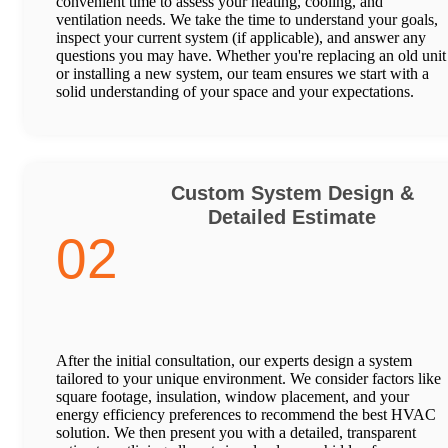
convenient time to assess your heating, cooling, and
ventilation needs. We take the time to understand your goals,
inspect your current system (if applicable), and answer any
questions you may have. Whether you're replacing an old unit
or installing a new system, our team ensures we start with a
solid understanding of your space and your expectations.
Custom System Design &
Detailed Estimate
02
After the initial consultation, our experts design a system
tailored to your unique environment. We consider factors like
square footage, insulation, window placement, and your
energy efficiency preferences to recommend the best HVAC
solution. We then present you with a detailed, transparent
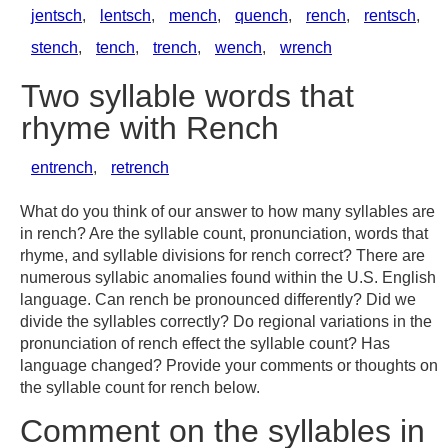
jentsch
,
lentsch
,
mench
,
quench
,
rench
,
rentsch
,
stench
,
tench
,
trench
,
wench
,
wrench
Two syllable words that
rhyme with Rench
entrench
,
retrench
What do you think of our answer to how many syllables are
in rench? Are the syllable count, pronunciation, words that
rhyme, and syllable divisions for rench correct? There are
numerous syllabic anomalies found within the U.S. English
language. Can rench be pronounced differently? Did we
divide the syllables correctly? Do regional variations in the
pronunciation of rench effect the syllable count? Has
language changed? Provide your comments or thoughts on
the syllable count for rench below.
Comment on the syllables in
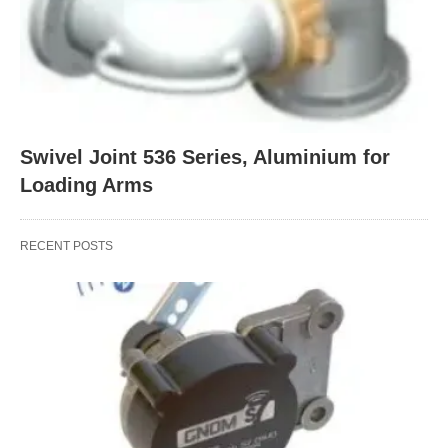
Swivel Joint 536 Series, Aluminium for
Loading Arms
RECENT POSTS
* * *
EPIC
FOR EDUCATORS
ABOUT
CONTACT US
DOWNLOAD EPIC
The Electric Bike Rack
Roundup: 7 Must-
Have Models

__About this task__
Return the lines beginning at the line that contains "convenient time to" and ending after the line that contains "solution. We then", reproducing each one without any change.

__Solution to the exercise__
convenient time to assess your heating, cooling, and
ventilation needs. We take the time to understand your goals,
inspect your current system (if applicable), and answer any
questions you may have. Whether you're replacing an old unit
or installing a new system, our team ensures we start with a
solid understanding of your space and your expectations.
Custom System Design &
Detailed Estimate
02
After the initial consultation, our experts design a system
tailored to your unique environment. We consider factors like
square footage, insulation, window placement, and your
energy efficiency preferences to recommend the best HVAC
solution. We then present you with a detailed, transparent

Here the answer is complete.